Sounds like mine. From memory, the "manual" was nigh useless and I may have filed it in the big wickerwork filing cabinet, but I'll have a shufti for you. What IS worth doing is a (I think) a Cosmas Bauer tip, where you take out the spring and sever a couple of coils. I did mine in one coil 'bites' until I had a resistance to plunging that I could live with. The rails on this model are forever shedding their rubber anti-slip/cut-demarking strips. I've tried double sided tape, contact cement, all sorts. Finally gave up on rubber and used d/s tape on 3mm ply. Better, but not prefect; I'm on my third set I think.


----------



## giantbeat (2 Dec 2022)

I bought A tool zone one, scheppach rebrand, and extra tracks from eBay, stuck a good blade in it and it still cost me less than £200, it’s was Bought for the odd diy job when away from my workshop, now it’s one of my most used tools… 

don’t be afraid of a lower priced saw with a good blade and extra track, mines cut 3ks worth of walnut perfectly.


----------



## TomGW (3 Dec 2022)

I bought a Parkside (Lidl) tracksaw, fitted a decent blade and used it for years. Recently I got a Festool TS55 and I can honestly saw that there is no difference in their ability to cut sheets accurately and cleanly. 
The splinter guard strip on the Parkside rails is rubbish and should be replaced with the Makita type strips. Add the longer Excel or Evolution track and you will have an excellent setup for half your budget.


----------



## Silfi (4 Dec 2022)

Hi Keentolearn I have the manual for the PL55 which has a slightly larger blade. What info do you need from the manual?
My saw has exactly the same problems as SammyQ mentioned.

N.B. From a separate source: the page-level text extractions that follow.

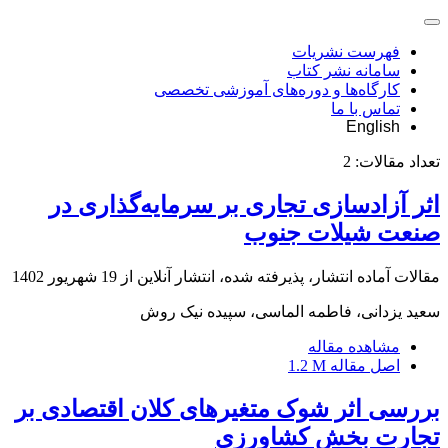
فهرست نشریات
سامانه نشر کتاب
کارگاه‌ها و دوره‌های آموزشی تخصصی
تماس با ما
English
تعداد مقالات:
2
اثر آزادسازی تجاری بر سرمایه‌گذاری در
صنعت شیلات جنوب
مقالات آماده انتشار، پذیرفته شده، انتشار آنلاین از
19 شهریور 1402
سعید یزدانی، فاطمه الماسی، سپیده نیک روش
مشاهده مقاله
اصل مقاله
1.2 M
بررسی اثر شوک متغیرهای کلان اقتصادی بر
تجارت بخش کشاورزی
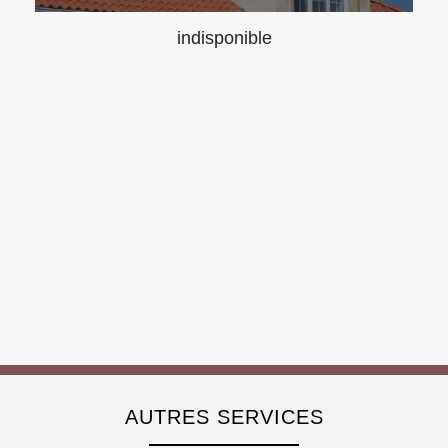
indisponible
AUTRES SERVICES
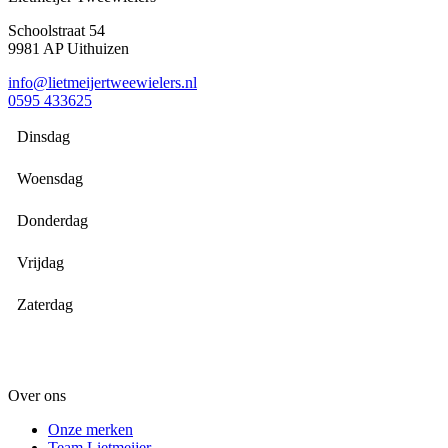
Schoolstraat 54
9981 AP Uithuizen
info@lietmeijertweewielers.nl
0595 433625
Dinsdag
Woensdag
Donderdag
Vrijdag
Zaterdag
Over ons
Onze merken
Team Lietmeijer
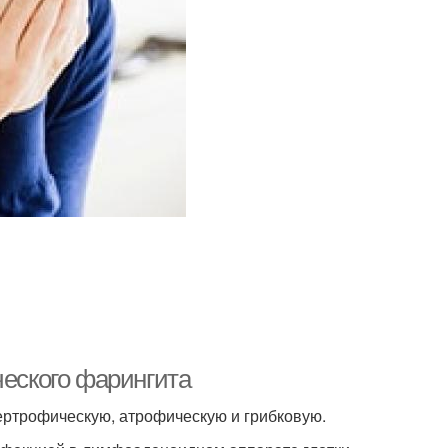
ческого фарингита
ертрофическую, атрофическую и грибковую.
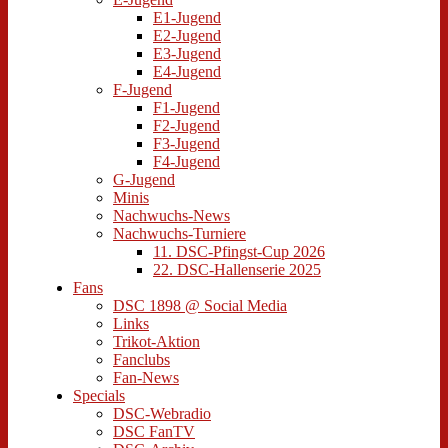
E1-Jugend
E2-Jugend
E3-Jugend
E4-Jugend
F-Jugend
F1-Jugend
F2-Jugend
F3-Jugend
F4-Jugend
G-Jugend
Minis
Nachwuchs-News
Nachwuchs-Turniere
11. DSC-Pfingst-Cup 2026
22. DSC-Hallenserie 2025
Fans
DSC 1898 @ Social Media
Links
Trikot-Aktion
Fanclubs
Fan-News
Specials
DSC-Webradio
DSC FanTV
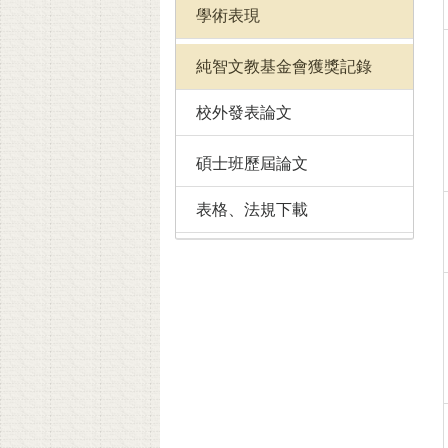
學術表現
純智文教基金會獲獎記錄
校外發表論文
碩士班歷屆論文
表格、法規下載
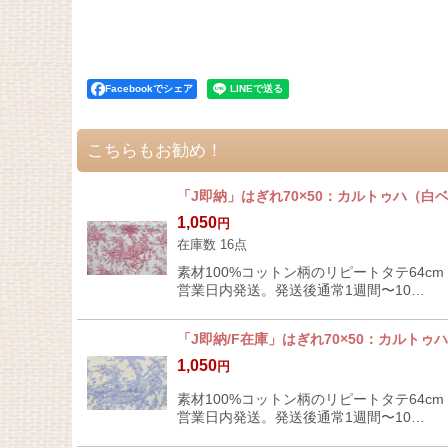
Facebookでシェア
こちらもお勧め！
「J即納」はぎれ70×50：カルトゥハ（白
1,050
円
在庫数 16点
素材100%コットン柄のリピートタテ64c
営業日内発送。発送後通常1週間〜10…
「J即納/F在庫」はぎれ70×50：カルト
1,050
円
素材100%コットン柄のリピートタテ64c
営業日内発送。発送後通常1週間〜10…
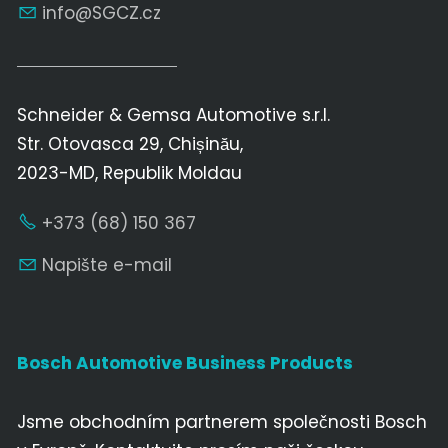
nf
SGCZ
cz
Schneider & Gemsa Automotive s.r.l.
Str. Otovasca 29, Chișinău,
2023-MD, Republik Moldau
+373 (68) 150 367
Napište e-mail
Bosch Automotive Business Products
Jsme obchodním partnerem společnosti Bosch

It is a good value for money saw which has served me well.


----------



## sams93 (4 Dec 2022)

I Love my Festool TS55 which I picked up for about £140 used on facebook. Built really well so was happy to go for the used approach (i buy 90% of my tools used and just choose well built brands). If you have a look around you can generally find them for the £100-200 mark.

The Excel tracks from tools4trade are much cheaper than the festool ones and are compatible. Peter Millard does a whole video on tracks and compatiability which is worth a watch.


----------